#### YOUR INSTRUCTIONS:
Filter out every line below that lacks "with", and copy the rest.

#### SUPPLIED MATERIAL:
§ §
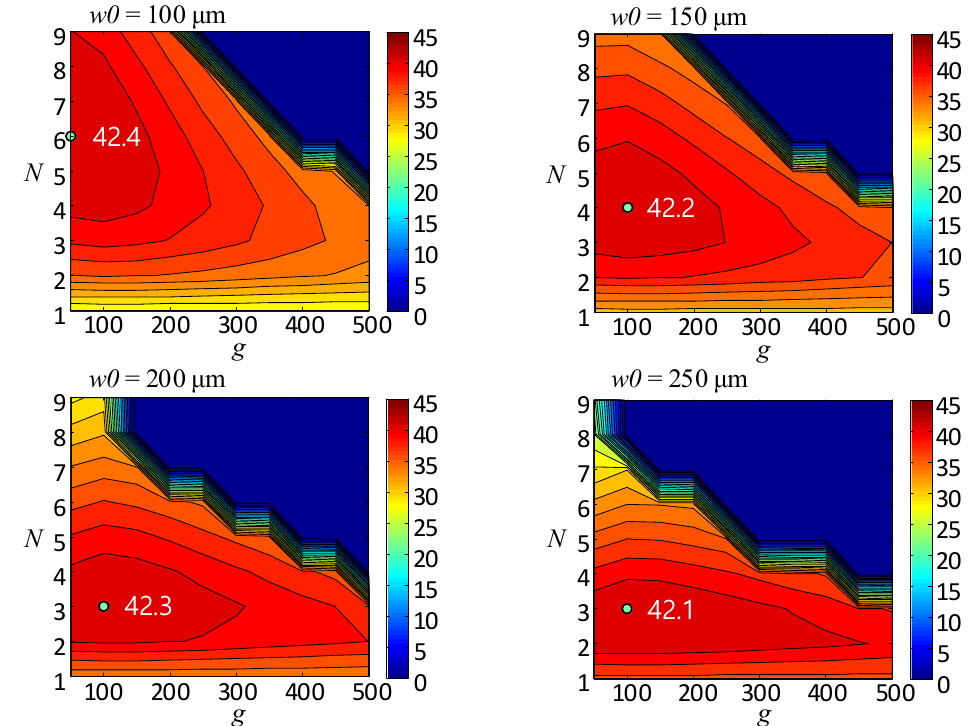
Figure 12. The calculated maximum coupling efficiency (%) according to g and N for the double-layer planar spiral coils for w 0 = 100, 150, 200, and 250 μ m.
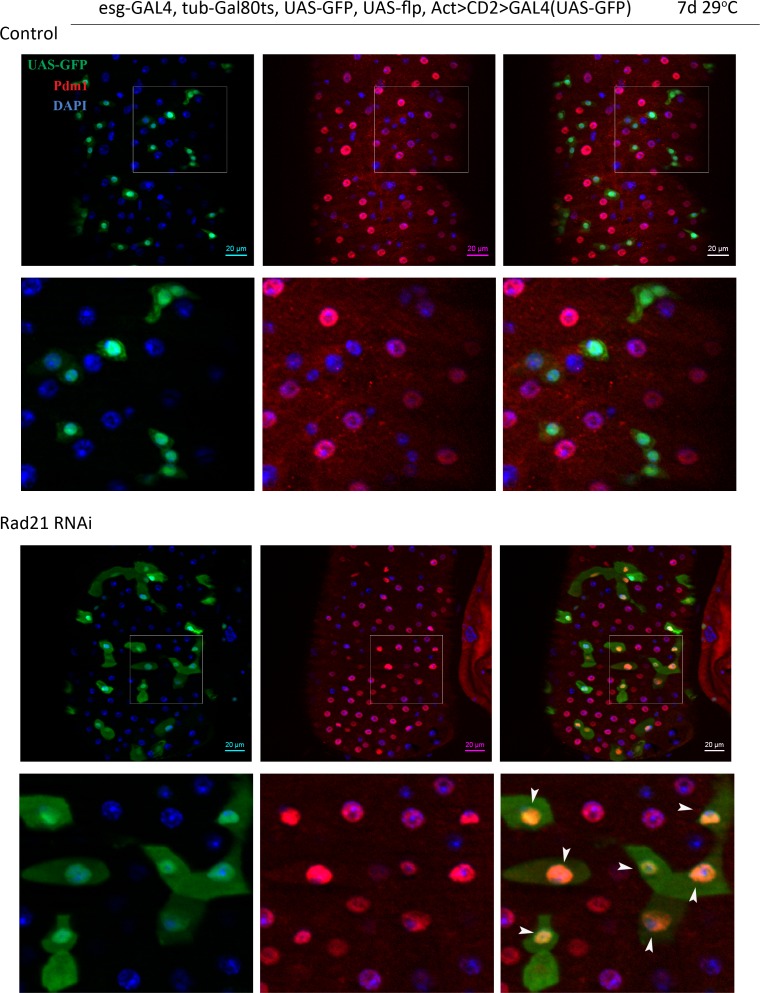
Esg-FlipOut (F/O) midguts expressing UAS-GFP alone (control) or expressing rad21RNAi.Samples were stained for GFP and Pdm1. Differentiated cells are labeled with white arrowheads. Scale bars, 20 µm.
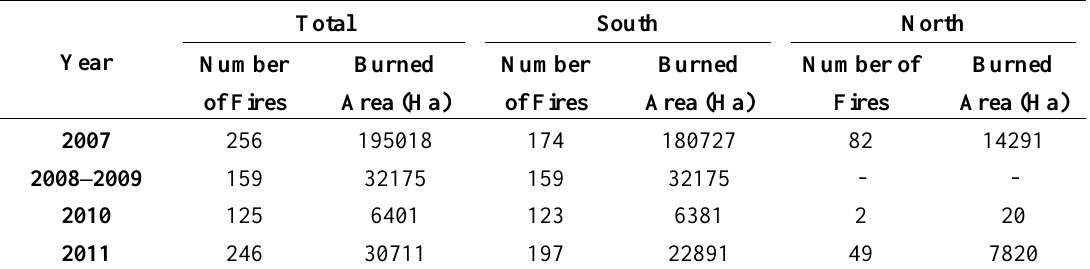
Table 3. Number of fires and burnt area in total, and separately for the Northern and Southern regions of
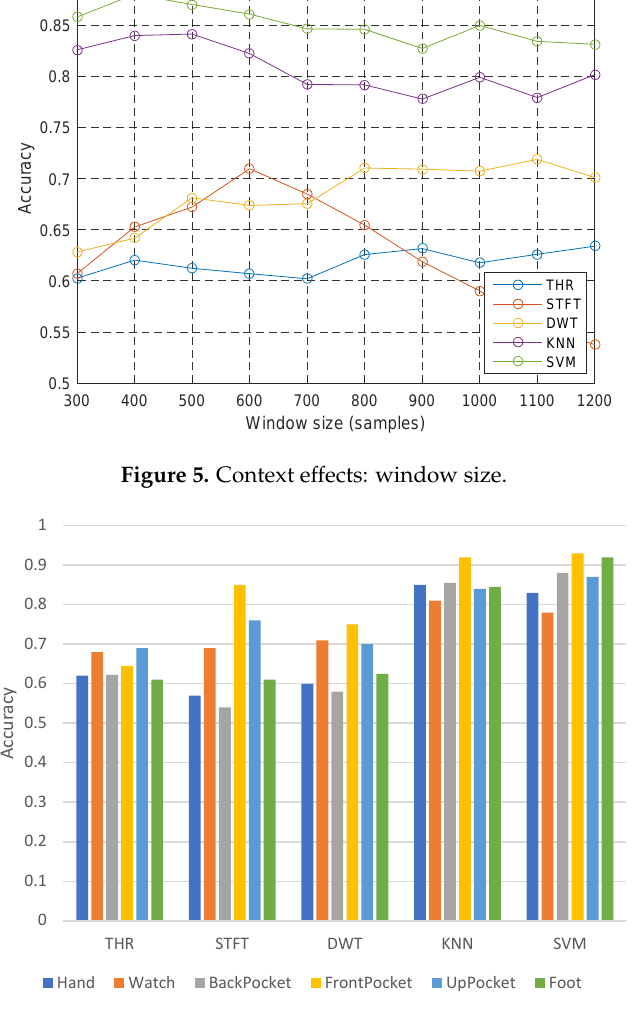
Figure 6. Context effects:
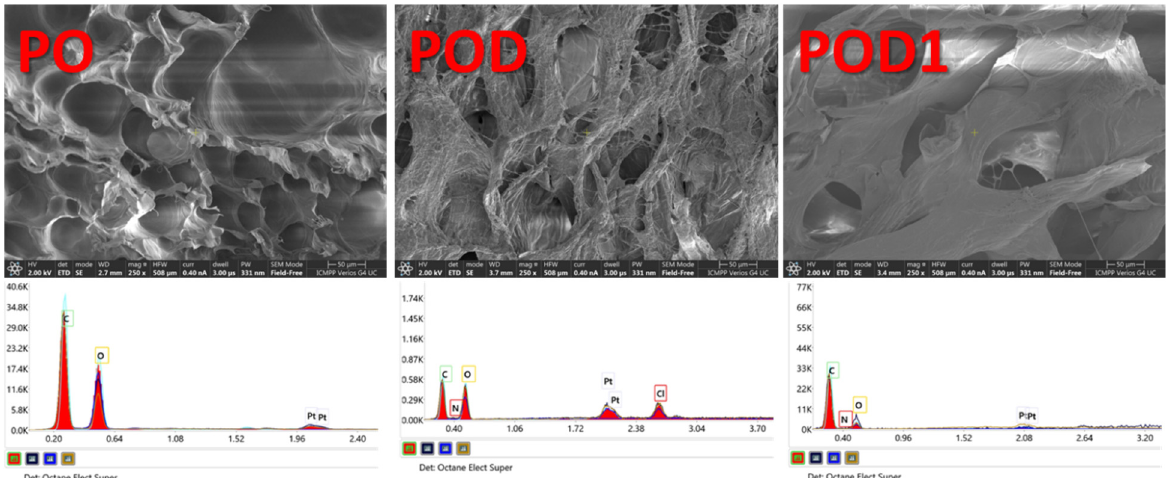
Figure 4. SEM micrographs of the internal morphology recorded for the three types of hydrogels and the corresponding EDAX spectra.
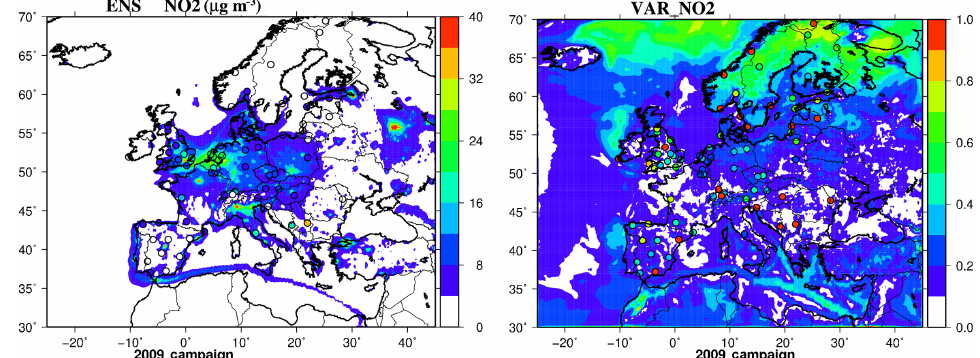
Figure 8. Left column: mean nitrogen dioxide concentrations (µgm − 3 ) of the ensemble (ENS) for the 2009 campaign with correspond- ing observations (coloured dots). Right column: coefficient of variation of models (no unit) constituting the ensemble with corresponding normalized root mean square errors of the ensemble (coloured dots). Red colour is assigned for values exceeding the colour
§ §
#### EXERCISE OUTPUT:
Esg-FlipOut (F/O) midguts expressing UAS-GFP alone (control) or expressing rad21RNAi.Samples were stained for GFP and Pdm1. Differentiated cells are labeled with white arrowheads. Scale bars, 20 µm.
Figure 8. Left column: mean nitrogen dioxide concentrations (µgm − 3 ) of the ensemble (ENS) for the 2009 campaign with correspond- ing observations (coloured dots). Right column: coefficient of variation of models (no unit) constituting the ensemble with corresponding normalized root mean square errors of the ensemble (coloured dots). Red colour is assigned for values exceeding the colour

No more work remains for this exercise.